¿Hasta dónde uno debe declarar cuando uno no sabe algo? Está claro que de por medio está el ego, el orgullo propio. Admitir que algo, aparentemente básico y conocido por muchos, le resulta desconocido, es difícil de reconocer. En el caso de incorporarse en una nueva posición, con un nuevo jefe, está siempre presente ese temor a ser devaluado o causar una mala impresión. Cierto, uno debería ser lo mas honesto posible, admitir que uno no sabe algo y esperar a que, en reciprocidad a dicha honestidad, se lo expliquen sin detrimento alguno.

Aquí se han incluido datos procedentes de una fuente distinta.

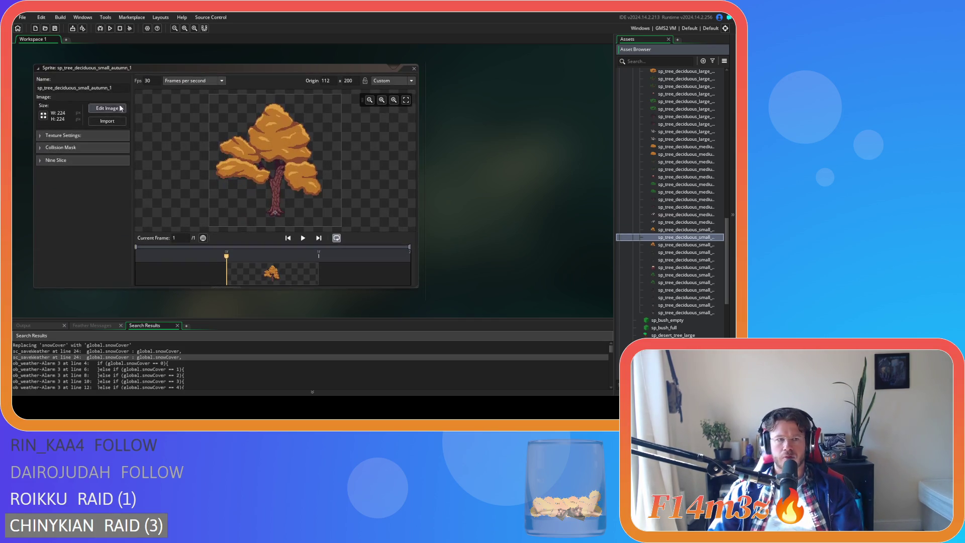
left_click(115, 88)
key("BackSpace")
key("BackSpace")
key("BackSpace")
key("BackSpace")
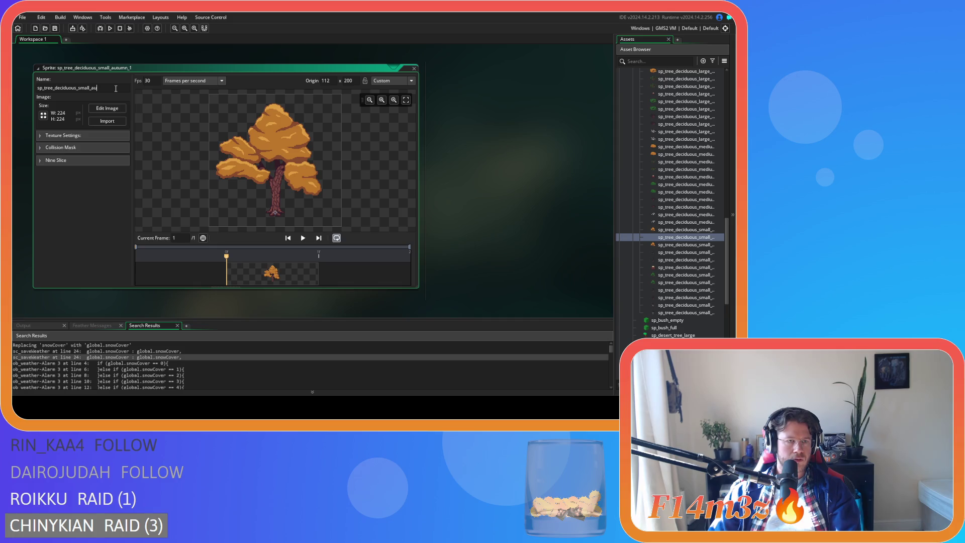
type("roots")
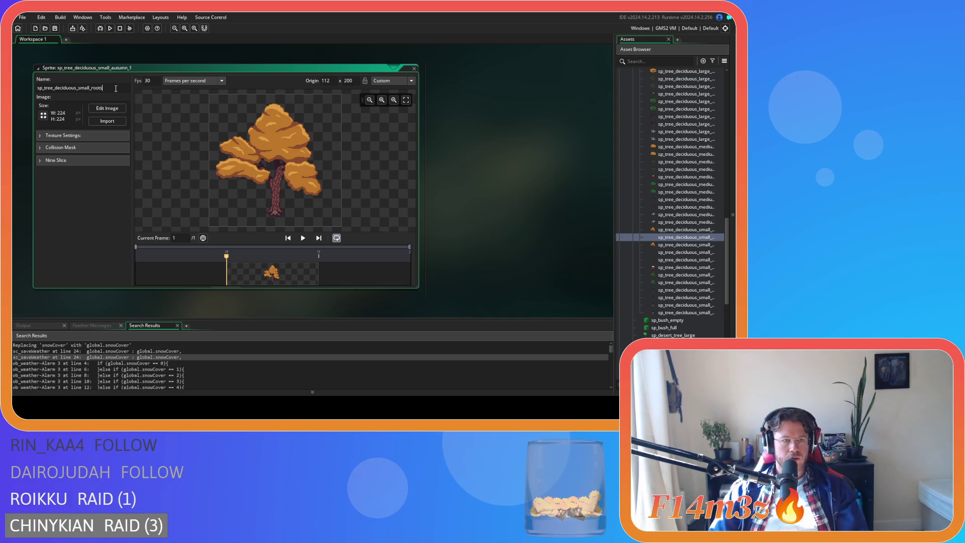
type("hadow_")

Sin embargo, las cosas no son tan simples o «en blanco y negro». Uno debe considerar la posible reacción de los demás. Hay quienes no tienen problema en explicar lo que sea. Hay otros que te miran con cierta incredulidad. Hay otros que se molestan. Mientras uno no sepa cómo será dicha reacción, la incertidumbre lo lleva a evitar cualquier escenario negativo. Es algo muy humano.
Uno debe, claro, ponderar también si el mentir en esto no lo mete más a uno en líos, comprometiéndose a algo que uno no podrá cumplir y así terminar peor. Uno también debe evaluar qué es aquello sobre lo que uno negará ignorancia. En fin son varias cosas que el ser humano pondera a través del lenguaje, las reacciones y las relaciones con nuestros semejantes.
Este «sentir», esta capacidad empática que poseemos los humanos nos lleva a tomar decisiones que son muy difíciles de ponderar por otros medios, como por ejemplo los computacionales. Algunos le llaman «sentido común» pero este término, creo, ha sido más orientado a decisiones que se toman con base en un conjunto elemental y básico de conocimientos (correctos o no, pero en general a favor del bien común) que se espera sea compartido por todos o la mayor parte de un grupo social, especialmente una cultura. Como parte de éste, o quizás en lugar de éste, probablemente debiéramos hablar de un «sentir común».